YOUR GOAL >>
For the entries below, report every line that includes the word "with".

Records from a data source
::::::::::

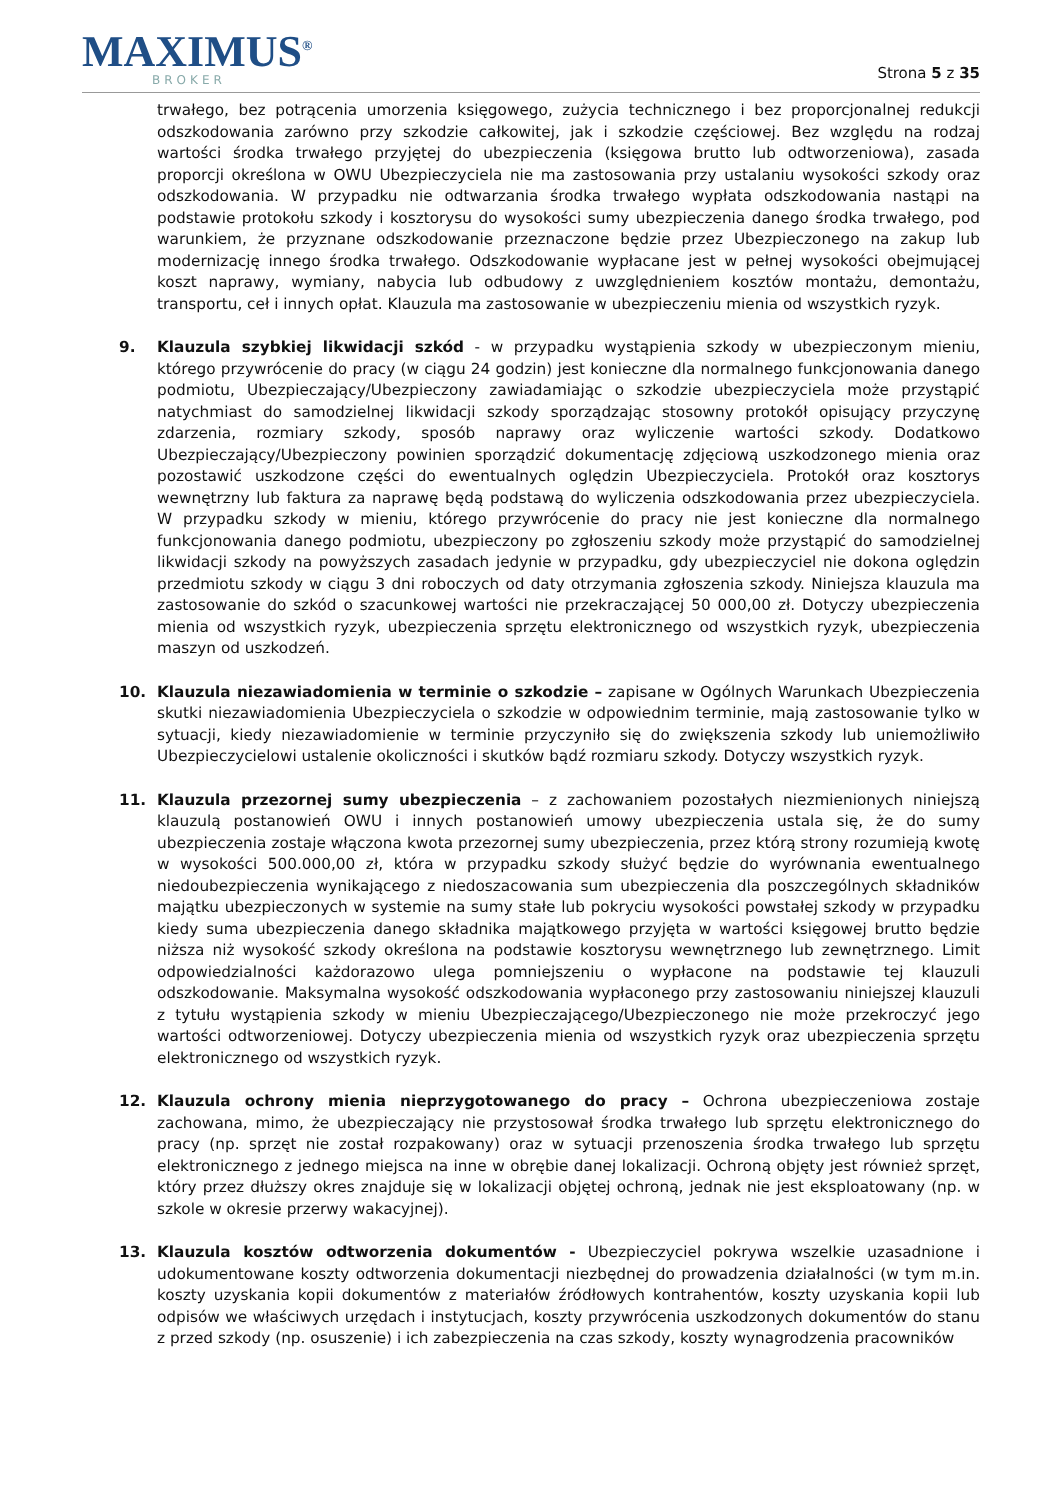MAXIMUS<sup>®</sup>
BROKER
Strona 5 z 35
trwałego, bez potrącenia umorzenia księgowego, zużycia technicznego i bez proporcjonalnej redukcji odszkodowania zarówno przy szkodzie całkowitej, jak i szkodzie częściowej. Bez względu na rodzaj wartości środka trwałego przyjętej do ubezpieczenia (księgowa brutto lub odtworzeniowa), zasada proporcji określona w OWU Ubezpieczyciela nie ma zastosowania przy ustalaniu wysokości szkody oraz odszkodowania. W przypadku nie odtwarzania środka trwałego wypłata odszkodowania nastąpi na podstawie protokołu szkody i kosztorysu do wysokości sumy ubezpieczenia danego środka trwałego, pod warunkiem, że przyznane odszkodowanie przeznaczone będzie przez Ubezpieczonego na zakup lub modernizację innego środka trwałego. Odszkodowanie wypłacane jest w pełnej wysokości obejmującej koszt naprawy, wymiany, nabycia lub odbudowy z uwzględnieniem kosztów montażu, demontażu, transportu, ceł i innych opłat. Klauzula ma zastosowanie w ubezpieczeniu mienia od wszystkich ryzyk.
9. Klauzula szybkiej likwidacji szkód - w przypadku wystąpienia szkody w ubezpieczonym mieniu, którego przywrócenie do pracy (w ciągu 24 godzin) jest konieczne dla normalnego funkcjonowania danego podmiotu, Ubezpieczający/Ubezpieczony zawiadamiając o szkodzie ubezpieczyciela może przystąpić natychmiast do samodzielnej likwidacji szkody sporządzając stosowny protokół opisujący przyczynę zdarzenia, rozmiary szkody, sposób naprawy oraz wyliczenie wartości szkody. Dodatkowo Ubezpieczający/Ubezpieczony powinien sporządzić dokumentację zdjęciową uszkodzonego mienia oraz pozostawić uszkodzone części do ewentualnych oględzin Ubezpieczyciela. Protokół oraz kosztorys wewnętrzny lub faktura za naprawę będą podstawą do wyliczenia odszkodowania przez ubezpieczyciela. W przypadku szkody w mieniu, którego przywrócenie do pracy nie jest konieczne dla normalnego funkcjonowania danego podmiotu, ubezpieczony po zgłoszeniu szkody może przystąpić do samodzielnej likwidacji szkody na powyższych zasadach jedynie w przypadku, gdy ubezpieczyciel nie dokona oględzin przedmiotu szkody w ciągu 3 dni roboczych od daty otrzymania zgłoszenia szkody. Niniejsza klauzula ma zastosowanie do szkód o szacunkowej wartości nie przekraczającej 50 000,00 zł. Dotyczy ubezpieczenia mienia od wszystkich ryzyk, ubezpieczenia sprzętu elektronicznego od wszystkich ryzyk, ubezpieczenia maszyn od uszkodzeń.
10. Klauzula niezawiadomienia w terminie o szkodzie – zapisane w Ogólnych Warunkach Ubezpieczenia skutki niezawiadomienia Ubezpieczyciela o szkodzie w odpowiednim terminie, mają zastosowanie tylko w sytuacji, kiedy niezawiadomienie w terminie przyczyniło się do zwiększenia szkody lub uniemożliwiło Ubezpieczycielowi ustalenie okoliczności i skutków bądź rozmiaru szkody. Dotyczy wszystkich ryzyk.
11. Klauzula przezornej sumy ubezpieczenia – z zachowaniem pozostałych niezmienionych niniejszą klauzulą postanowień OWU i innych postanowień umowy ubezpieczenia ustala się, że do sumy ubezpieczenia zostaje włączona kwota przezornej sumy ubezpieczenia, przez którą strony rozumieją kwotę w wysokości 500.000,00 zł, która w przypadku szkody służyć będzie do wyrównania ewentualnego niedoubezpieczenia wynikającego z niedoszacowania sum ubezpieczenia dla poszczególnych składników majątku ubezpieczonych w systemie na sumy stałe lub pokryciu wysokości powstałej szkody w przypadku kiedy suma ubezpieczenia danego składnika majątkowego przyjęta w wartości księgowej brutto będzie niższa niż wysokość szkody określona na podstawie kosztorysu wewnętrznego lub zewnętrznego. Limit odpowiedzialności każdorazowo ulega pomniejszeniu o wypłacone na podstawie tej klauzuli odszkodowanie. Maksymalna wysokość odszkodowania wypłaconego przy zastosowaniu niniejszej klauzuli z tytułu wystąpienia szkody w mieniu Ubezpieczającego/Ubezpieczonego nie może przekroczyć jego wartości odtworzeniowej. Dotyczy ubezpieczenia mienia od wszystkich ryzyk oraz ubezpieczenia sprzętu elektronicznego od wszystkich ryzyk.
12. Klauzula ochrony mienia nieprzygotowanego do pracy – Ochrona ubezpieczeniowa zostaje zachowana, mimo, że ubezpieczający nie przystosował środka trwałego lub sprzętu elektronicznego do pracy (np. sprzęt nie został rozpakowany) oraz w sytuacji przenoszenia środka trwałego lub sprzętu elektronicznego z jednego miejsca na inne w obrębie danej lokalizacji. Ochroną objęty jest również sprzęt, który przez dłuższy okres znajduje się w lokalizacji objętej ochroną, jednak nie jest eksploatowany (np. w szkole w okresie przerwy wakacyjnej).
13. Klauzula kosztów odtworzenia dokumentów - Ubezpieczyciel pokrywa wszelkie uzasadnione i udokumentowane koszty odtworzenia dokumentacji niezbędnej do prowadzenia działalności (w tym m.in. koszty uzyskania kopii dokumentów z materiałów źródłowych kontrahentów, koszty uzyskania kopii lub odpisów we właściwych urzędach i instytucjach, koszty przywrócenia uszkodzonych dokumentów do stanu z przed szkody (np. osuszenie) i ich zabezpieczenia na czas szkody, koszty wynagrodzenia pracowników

::::::::::

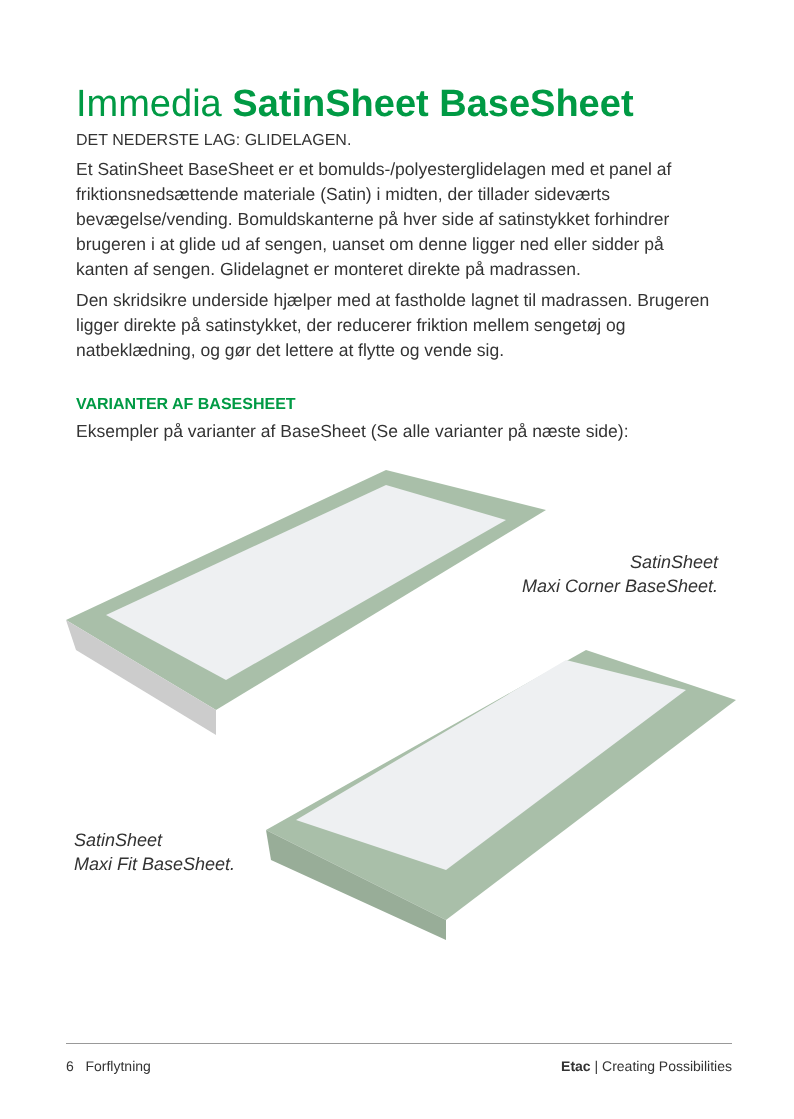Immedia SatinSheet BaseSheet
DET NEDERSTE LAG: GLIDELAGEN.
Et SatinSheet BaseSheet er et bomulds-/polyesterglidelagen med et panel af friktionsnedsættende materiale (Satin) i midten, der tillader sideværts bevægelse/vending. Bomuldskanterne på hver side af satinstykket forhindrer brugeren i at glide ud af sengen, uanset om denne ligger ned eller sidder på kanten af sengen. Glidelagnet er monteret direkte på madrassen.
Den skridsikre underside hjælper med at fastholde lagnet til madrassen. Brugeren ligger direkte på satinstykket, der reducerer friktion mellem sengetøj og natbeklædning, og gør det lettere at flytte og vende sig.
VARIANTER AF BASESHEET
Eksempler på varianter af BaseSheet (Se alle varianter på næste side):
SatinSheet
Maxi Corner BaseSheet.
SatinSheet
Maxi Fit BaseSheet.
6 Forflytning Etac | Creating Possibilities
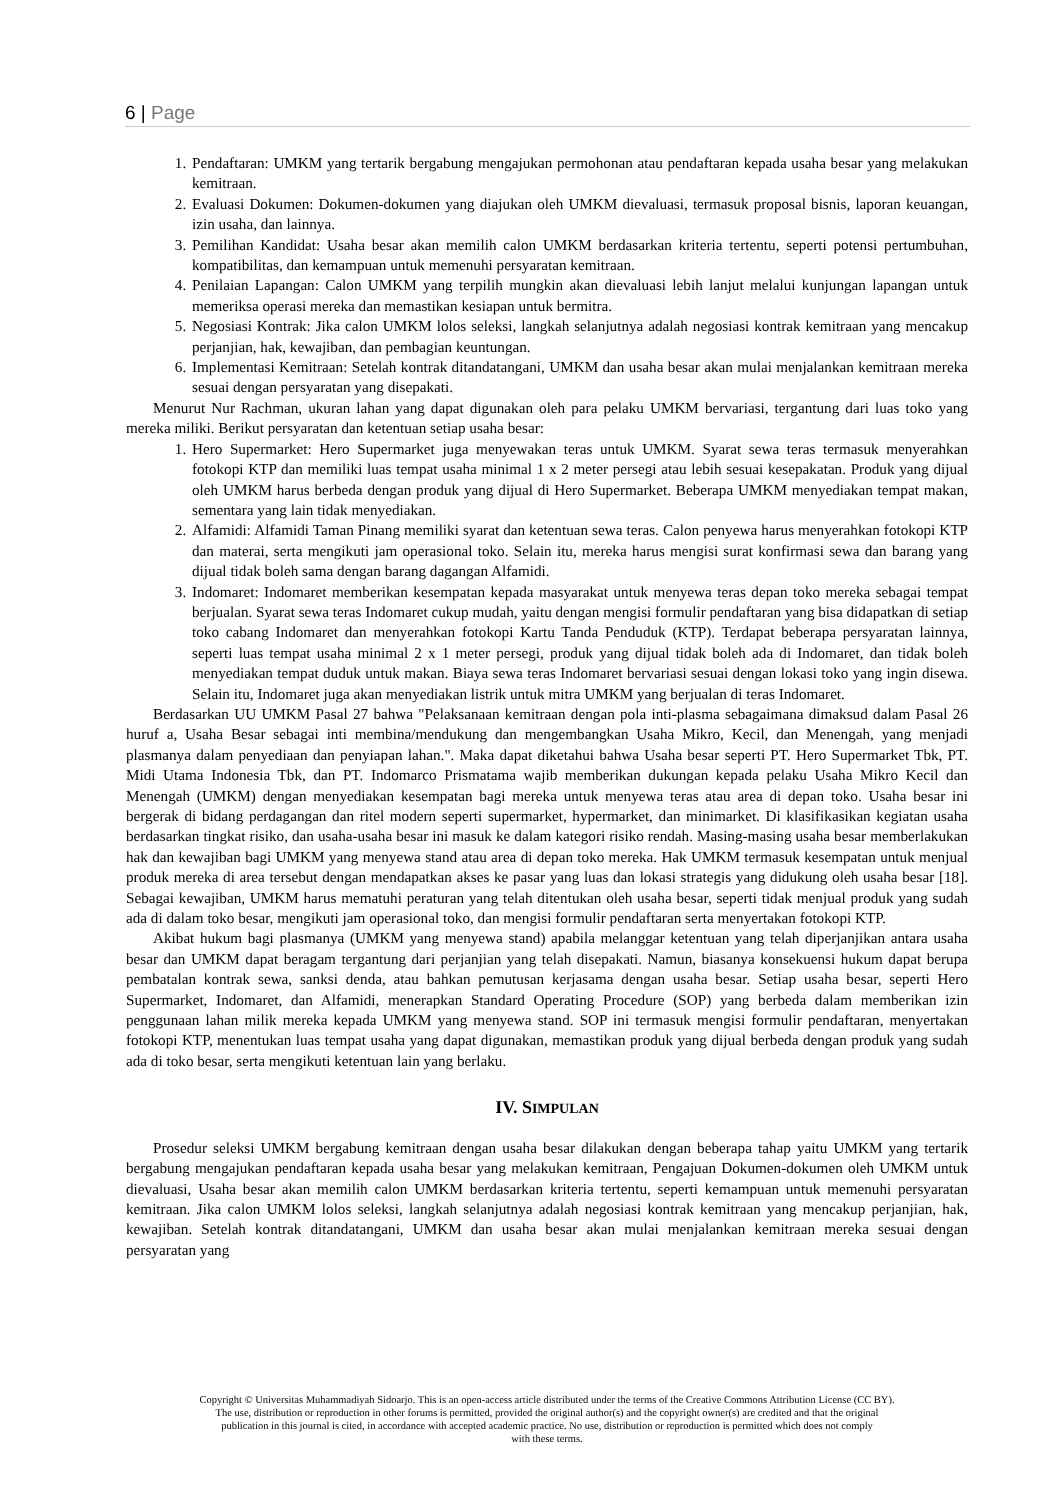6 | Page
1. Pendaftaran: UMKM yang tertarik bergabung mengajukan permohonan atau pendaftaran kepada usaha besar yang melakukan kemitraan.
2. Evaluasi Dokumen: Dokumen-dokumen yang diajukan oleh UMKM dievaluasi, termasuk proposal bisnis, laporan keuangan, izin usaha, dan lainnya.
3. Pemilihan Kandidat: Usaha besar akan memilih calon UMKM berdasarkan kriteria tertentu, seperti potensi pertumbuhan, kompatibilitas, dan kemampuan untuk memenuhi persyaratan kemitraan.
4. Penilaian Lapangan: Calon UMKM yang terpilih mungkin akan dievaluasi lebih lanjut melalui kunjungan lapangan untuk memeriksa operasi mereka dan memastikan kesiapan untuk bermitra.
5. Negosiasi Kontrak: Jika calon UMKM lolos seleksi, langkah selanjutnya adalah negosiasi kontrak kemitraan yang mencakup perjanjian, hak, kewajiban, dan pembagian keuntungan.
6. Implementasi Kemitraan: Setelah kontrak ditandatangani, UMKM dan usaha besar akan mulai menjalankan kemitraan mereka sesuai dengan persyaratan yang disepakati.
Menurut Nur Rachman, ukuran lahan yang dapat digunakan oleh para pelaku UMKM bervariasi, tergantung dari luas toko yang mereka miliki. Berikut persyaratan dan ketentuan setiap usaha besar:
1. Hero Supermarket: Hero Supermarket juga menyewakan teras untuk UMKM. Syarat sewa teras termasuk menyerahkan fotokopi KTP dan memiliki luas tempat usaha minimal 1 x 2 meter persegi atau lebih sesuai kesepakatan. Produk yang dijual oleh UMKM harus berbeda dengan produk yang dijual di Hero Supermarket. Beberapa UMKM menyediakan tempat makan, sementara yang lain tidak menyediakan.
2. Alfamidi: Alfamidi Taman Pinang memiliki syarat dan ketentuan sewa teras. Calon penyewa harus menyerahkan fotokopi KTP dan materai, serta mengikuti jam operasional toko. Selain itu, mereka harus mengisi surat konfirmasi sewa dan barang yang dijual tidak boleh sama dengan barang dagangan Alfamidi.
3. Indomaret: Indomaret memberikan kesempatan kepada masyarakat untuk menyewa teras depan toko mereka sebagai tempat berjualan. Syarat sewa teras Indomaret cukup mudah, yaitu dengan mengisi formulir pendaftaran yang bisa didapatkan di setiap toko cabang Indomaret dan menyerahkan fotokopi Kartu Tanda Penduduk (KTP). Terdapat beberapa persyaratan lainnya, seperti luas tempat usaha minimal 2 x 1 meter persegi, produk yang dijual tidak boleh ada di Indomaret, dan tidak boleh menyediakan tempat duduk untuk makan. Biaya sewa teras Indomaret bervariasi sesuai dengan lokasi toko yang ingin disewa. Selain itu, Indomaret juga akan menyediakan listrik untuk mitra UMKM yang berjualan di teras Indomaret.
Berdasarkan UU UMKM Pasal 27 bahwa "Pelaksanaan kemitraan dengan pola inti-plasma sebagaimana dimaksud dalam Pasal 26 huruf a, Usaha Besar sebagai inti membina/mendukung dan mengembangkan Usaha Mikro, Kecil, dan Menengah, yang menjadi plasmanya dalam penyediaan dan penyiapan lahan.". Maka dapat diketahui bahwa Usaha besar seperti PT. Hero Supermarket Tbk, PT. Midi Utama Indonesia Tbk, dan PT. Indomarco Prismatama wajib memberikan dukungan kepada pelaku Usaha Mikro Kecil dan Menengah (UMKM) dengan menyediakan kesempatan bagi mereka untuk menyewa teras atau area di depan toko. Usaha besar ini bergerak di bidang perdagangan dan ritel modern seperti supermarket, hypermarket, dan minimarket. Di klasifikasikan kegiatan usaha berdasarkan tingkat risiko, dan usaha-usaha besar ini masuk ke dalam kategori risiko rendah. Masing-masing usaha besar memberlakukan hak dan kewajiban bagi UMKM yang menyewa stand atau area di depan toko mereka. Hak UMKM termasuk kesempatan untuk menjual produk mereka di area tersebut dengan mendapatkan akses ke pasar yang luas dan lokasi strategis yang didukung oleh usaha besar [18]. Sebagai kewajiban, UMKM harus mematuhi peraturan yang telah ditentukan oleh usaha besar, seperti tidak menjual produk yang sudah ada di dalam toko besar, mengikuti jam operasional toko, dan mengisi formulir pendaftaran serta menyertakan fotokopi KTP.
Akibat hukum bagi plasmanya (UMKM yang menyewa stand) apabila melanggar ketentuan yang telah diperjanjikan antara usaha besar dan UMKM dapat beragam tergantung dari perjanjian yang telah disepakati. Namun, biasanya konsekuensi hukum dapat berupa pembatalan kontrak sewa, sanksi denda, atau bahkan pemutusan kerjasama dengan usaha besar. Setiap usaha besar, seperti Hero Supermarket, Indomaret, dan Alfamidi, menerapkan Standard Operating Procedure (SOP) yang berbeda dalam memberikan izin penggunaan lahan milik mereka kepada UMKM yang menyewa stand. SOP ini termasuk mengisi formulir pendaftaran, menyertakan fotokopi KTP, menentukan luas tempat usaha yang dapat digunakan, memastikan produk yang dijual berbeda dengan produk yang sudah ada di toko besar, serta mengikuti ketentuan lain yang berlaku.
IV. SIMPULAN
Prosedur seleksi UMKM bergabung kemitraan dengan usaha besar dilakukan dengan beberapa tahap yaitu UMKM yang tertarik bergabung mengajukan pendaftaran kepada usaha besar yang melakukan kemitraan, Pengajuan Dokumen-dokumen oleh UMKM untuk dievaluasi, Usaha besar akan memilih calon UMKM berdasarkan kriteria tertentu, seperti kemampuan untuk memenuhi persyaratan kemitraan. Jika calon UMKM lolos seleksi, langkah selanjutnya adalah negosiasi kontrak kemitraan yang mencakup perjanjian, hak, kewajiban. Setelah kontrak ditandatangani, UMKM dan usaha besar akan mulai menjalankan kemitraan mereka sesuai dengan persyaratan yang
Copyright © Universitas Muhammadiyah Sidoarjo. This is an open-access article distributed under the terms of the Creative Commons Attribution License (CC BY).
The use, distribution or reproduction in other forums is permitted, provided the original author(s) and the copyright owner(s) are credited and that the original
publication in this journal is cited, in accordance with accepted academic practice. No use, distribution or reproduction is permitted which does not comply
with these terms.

::::::::::

EXERCISE SOLUTION >>
publication in this journal is cited, in accordance with accepted academic practice. No use, distribution or reproduction is permitted which does not comply
with these terms.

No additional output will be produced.